Dit laatste wil niet zeggen dat Alex Kanevsky altijd precies weet waarnaar hij in een schilderij op zoek is: “Ik weet hoe het schilderij moet voelen, niet hoe het er uit zal zien.” Wat voor hem dus vaststaat is een bepaalde sfeer, een bepaalde dubbelzinnigheid of raadselachtigheid die het schilderij moet uitstralen, maar welke compositie, welke combinatie van beeldelementen er uiteindelijk op het doek zal staan om die sfeer tastbaar te maken, dat staat vooraf niet vast. Het eerste idee, de visuele aanleiding voor een schilderij, is voor hem niet veel meer dan “iets om op gang te komen”, een startsituatie die op iets heel anders uit kan lopen.

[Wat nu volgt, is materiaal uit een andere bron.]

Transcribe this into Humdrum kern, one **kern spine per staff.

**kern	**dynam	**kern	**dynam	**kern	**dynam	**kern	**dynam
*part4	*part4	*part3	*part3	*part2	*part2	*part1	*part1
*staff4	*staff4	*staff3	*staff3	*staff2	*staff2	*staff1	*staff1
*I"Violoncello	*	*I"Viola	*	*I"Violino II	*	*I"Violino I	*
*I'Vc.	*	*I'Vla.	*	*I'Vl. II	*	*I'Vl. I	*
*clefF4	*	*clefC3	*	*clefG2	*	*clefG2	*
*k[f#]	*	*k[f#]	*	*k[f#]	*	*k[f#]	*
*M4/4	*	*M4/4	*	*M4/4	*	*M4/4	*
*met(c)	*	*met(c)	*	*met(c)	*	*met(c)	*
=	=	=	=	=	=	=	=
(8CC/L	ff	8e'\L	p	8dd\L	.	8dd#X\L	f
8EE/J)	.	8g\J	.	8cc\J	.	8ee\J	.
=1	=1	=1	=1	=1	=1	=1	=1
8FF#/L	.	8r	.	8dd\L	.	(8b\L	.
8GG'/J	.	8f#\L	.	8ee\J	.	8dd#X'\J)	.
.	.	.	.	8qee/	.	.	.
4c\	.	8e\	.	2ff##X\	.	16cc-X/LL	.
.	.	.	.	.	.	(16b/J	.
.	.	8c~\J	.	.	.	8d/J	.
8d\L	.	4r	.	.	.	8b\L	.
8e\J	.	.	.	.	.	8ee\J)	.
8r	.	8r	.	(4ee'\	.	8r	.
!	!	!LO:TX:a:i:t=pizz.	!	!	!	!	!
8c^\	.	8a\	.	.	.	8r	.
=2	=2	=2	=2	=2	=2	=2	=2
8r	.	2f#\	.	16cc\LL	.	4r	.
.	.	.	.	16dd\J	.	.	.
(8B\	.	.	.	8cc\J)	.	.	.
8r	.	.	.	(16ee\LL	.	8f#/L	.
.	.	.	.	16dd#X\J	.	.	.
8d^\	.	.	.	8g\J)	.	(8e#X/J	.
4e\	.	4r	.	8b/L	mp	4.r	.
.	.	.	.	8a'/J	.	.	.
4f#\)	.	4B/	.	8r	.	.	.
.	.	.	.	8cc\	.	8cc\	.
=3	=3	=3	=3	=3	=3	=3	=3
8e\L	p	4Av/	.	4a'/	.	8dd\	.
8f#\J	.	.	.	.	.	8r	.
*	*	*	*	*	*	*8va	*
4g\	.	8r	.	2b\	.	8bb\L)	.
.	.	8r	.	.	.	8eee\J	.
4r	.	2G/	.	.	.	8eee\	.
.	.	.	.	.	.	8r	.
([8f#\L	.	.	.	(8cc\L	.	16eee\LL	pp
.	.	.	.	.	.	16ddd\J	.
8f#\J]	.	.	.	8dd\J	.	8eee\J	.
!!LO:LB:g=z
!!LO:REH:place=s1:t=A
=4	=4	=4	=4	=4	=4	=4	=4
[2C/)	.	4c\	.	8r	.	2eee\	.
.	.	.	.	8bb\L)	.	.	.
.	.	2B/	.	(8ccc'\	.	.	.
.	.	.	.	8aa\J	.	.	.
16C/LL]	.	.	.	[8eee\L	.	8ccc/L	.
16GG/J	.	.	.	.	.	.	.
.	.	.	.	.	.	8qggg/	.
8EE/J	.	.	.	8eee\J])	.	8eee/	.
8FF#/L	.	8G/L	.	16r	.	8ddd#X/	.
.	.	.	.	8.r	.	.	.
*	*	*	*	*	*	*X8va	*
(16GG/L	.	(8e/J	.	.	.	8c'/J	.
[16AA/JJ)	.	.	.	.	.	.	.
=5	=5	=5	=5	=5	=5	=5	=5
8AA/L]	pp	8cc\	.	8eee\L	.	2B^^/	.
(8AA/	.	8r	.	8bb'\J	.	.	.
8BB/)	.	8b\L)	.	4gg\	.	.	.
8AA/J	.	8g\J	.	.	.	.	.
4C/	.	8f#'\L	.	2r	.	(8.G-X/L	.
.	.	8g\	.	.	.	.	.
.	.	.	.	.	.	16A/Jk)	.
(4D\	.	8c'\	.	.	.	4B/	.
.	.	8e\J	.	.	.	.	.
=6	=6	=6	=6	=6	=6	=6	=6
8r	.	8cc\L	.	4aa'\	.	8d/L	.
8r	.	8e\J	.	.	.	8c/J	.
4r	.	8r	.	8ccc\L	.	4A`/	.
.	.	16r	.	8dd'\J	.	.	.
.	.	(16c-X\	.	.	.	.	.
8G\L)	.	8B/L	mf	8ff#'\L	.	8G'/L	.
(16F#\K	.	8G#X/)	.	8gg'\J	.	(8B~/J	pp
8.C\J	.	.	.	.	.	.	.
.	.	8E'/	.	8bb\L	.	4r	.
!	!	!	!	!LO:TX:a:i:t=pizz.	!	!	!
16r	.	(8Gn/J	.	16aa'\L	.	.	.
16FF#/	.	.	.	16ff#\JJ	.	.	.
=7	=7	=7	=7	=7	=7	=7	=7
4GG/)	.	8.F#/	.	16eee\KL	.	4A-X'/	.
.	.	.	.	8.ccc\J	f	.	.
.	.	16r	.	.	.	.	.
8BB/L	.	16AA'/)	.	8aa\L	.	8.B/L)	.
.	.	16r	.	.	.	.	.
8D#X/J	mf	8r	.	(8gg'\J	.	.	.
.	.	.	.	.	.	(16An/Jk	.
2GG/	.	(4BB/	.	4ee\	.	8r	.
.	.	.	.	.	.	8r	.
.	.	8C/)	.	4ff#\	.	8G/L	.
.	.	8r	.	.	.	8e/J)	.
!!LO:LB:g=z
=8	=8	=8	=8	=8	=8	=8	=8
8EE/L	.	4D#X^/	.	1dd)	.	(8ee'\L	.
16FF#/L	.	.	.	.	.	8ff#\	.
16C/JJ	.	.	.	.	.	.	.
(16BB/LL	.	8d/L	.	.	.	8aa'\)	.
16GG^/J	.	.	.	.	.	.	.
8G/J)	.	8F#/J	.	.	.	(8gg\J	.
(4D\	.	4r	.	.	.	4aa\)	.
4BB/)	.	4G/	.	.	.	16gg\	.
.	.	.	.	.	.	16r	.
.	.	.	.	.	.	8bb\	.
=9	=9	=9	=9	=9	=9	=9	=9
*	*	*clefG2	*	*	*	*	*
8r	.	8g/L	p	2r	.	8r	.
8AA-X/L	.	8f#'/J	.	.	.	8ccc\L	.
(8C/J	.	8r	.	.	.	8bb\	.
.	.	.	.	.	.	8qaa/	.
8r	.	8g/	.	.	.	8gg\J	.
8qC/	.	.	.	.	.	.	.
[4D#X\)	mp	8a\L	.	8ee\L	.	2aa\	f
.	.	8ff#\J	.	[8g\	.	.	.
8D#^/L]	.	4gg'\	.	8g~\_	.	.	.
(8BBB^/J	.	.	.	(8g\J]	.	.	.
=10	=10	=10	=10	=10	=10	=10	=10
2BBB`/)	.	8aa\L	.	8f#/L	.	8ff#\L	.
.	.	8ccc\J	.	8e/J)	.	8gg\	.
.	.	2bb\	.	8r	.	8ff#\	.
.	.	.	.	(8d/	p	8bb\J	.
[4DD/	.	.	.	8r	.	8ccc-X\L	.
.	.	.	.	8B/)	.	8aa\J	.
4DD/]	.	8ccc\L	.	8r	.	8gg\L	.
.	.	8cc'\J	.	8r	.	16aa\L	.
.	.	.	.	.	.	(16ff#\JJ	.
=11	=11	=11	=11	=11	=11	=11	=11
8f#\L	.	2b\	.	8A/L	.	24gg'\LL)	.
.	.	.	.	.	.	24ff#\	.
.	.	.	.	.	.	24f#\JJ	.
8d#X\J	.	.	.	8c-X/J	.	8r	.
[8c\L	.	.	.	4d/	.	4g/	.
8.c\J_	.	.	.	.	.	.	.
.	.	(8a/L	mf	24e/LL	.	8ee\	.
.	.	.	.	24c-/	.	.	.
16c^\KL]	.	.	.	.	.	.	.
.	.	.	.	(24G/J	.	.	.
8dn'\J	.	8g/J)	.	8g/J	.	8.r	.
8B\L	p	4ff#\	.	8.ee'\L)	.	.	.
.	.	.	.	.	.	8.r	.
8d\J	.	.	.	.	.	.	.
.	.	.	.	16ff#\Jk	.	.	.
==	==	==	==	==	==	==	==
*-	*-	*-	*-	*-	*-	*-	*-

Dit betekent dus dat je niet moet stoppen met zoeken zodra je een eerste versie van het schilderij hebt voltooid. Het is gemakkelijk, en in zekere zin aantrekkelijk, om verliefd te worden op je eigen schilderij zoals het, vrij snel al, op het doek staat nadat alle kleuren en figuren erop staan. Ook Diebenkorn vond het nodig om zichzelf eraan te herinneren dat die vroege tevredenheid een valkuil is:
“Aan het leuk uitziende aanvankelijke resultaat, dat nog verre van compleet is, moet geen waarde worden toegekend – behalve dan als prikkel tot doorschilderen.”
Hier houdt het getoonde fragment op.